Extracted material:
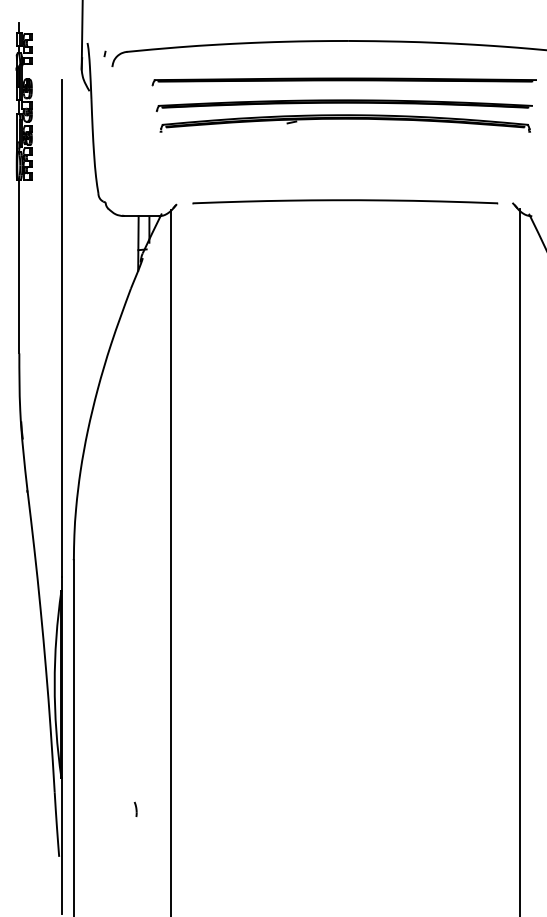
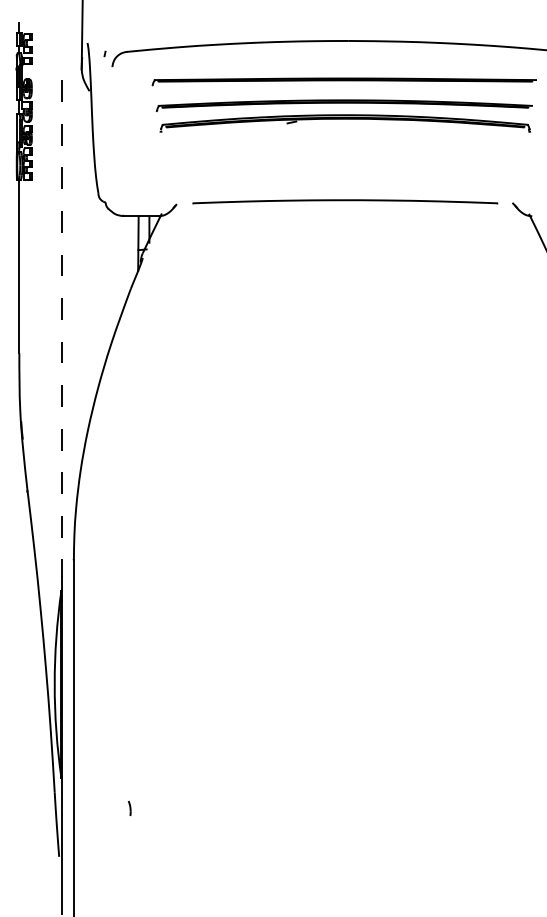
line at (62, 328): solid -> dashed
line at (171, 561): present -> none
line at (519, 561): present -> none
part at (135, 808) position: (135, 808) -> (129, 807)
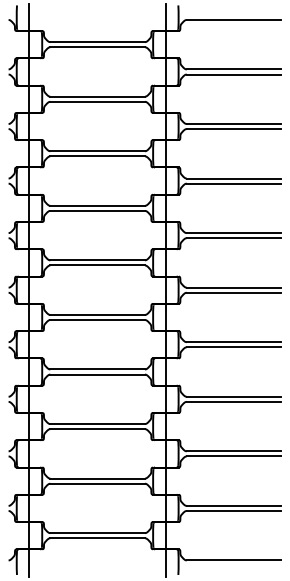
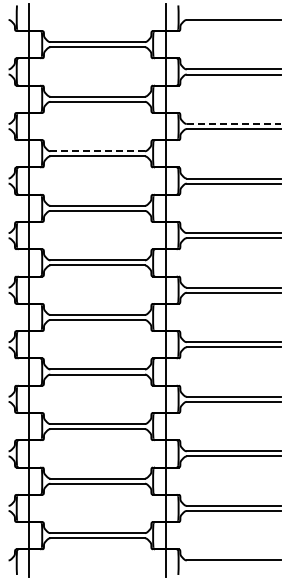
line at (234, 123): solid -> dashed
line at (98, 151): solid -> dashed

Stated exercise:
Reproduce every line of the material above verbatim, leaving out the pictures.

Answer for this exercise:
line at (62, 328): solid -> dashed
line at (171, 561): present -> none
line at (519, 561): present -> none
part at (135, 808) position: (135, 808) -> (129, 807)
line at (234, 123): solid -> dashed
line at (98, 151): solid -> dashed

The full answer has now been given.